Andreas Kronthaler for Vivienne Westwood Proved Recycling Is Fun
Vivienne Westwood took literal notes from Andreas Kronthaler’s closet this fashion season.
In typical Vivienne Westwood style, this season’s collection contained perfectly clashing prints, punk glamour, historical references, and maximalism to the extreme. However, unlike seasons past, this collection contained recycled fabrics and second-hand pieces from the closet of the Creative Director, Andreas Kronthaler, himself.
The Creative Director and design partner to Vivienne Westwood explains that “This collection is my dream. I couldn’t explain it to Vivienne, I didn’t know it, I just had to do it. I walked out the house and thought I was in Paris – something about the sky made me realise how much I wanted to be there.”

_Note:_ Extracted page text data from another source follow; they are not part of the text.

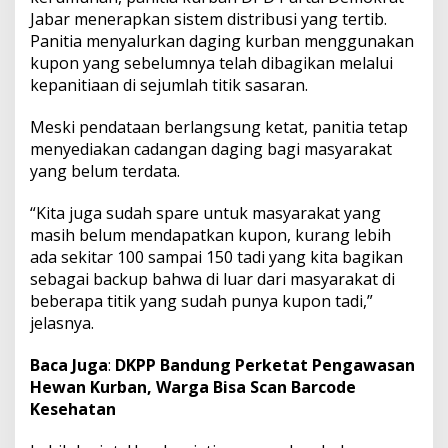
Jabar menerapkan sistem distribusi yang tertib.
Panitia menyalurkan daging kurban menggunakan
kupon yang sebelumnya telah dibagikan melalui
kepanitiaan di sejumlah titik sasaran.
Meski pendataan berlangsung ketat, panitia tetap
menyediakan cadangan daging bagi masyarakat
yang belum terdata.
“Kita juga sudah spare untuk masyarakat yang
masih belum mendapatkan kupon, kurang lebih
ada sekitar 100 sampai 150 tadi yang kita bagikan
sebagai backup bahwa di luar dari masyarakat di
beberapa titik yang sudah punya kupon tadi,”
jelasnya.
Baca Juga
:
DKPP Bandung Perketat Pengawasan
Hewan Kurban, Warga Bisa Scan Barcode
Kesehatan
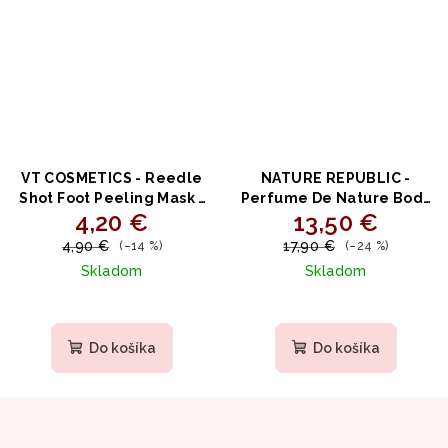
VT COSMETICS - Reedle
NATURE REPUBLIC -
Shot Foot Peeling Mask -
Perfume De Nature Body
4,20 €
13,50 €
Intenzívna peelignová
Lotion EVENING
maska na nohy
LAVENDER - Upokojujúce
4,90 €
17,90 €
(–14 %)
(–24 %)
telové mlieko s
Skladom
Skladom
levanduľou a centellou
345ml
Do košíka
Do košíka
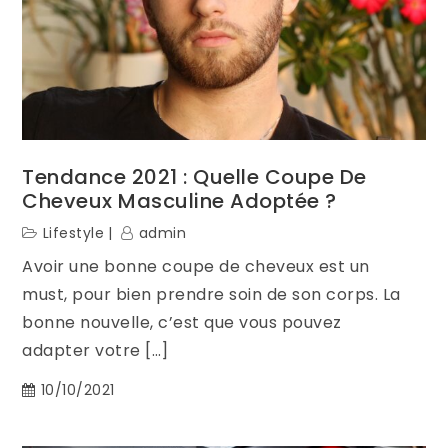
Tendance 2021 : Quelle Coupe De
Cheveux Masculine Adoptée ?
Lifestyle
admin
Avoir une bonne coupe de cheveux est un
must, pour bien prendre soin de son corps. La
bonne nouvelle, c’est que vous pouvez
adapter votre […]
10/10/2021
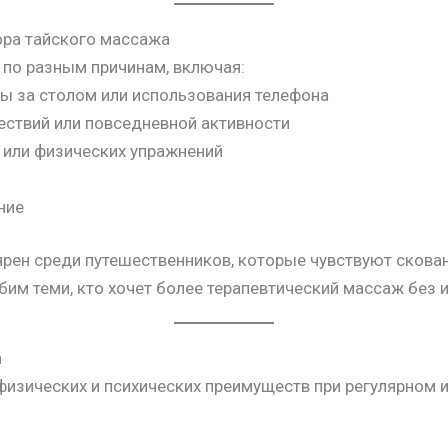
ра тайского массажа
по разным причинам, включая:
ты за столом или использования телефона
ествий или повседневной активности
 или физических упражнений
ние
рен среди путешественников, которые чувствуют скован
бим теми, кто хочет более терапевтический массаж без 
а
физических и психических преимуществ при регулярном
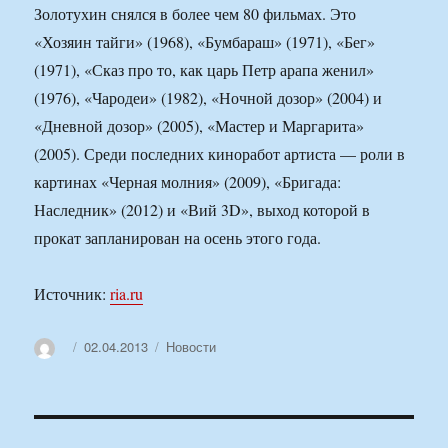
Золотухин снялся в более чем 80 фильмах. Это
«Хозяин тайги» (1968), «Бумбараш» (1971), «Бег»
(1971), «Сказ про то, как царь Петр арапа женил»
(1976), «Чародеи» (1982), «Ночной дозор» (2004) и
«Дневной дозор» (2005), «Мастер и Маргарита»
(2005). Среди последних киноработ артиста — роли в
картинах «Черная молния» (2009), «Бригада:
Наследник» (2012) и «Вий 3D», выход которой в
прокат запланирован на осень этого года.
Источник:
ria.ru
Автор
Опубликовано
Рубрики
02.04.2013
Новости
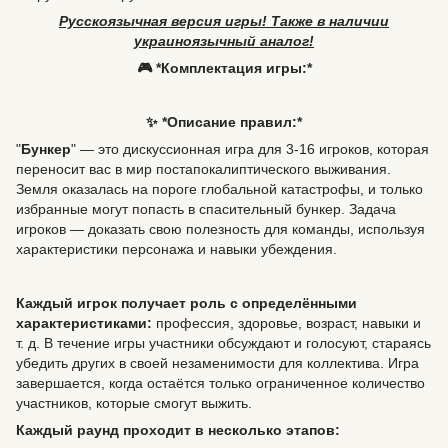
Русскоязычная версия игры! Также в наличии
украиноязычный аналог!
🎮 *Комплектация игры:*
✨ *Описание правил:*
"
Бункер
" — это дискуссионная игра для 3-16 игроков, которая
переносит вас в мир постапокалиптического выживания.
Земля оказалась на пороге глобальной катастрофы, и только
избранные могут попасть в спасительный бункер. Задача
игроков — доказать свою полезность для команды, используя
характеристики персонажа и навыки убеждения.
Каждый игрок получает роль с определёнными
характеристиками:
профессия, здоровье, возраст, навыки и
т. д. В течение игры участники обсуждают и голосуют, стараясь
убедить других в своей незаменимости для коллектива. Игра
завершается, когда остаётся только ограниченное количество
участников, которые смогут выжить.
Каждый раунд проходит в несколько этапов:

Part of Kronthaler’s dream was to use old t-shirts, sweatshirts, vests, and knickers to create something uniquely Vivienne Westwood. The reimagining of these recycled fabrics led to insane creations that have an almost renaissance feel to them.
From corsets as dresses and tops, ruffled shoulders and sleeves, stunning antique-inspired floral prints, and silks to medieval-looking blazers reimagined as dresses and tops, this collection updated renaissance aesthetics to fit in the 21st century.
The collection did this updating by playing with gender roles and gendered fashion through this renaissance-Westwood lens. We see men and women in high platform heels, behind-less champs that show it all, corsets on all genders, and skirts on just about anyone.
The use of recycled fabrics is also being celebrated as a move to promote sustainability in fashion. This Andreas Kronthaler for Vivienne Westwood collection proved that upcycling and recycled fashion doesn’t have to be boring or minimalist. It can be just as, if not more, exciting and experimental as freshly produced pieces.
This collection kept Vivienne Westwood moving in its punk-renaissance direction, but with this inclusion of sustainability, it seemed to get even punkier. As most recycled fabric collections tend to play it safe and simple, this collection did the opposite and, in a way, stuck it to the industry and proved going greener doesn’t mean boring.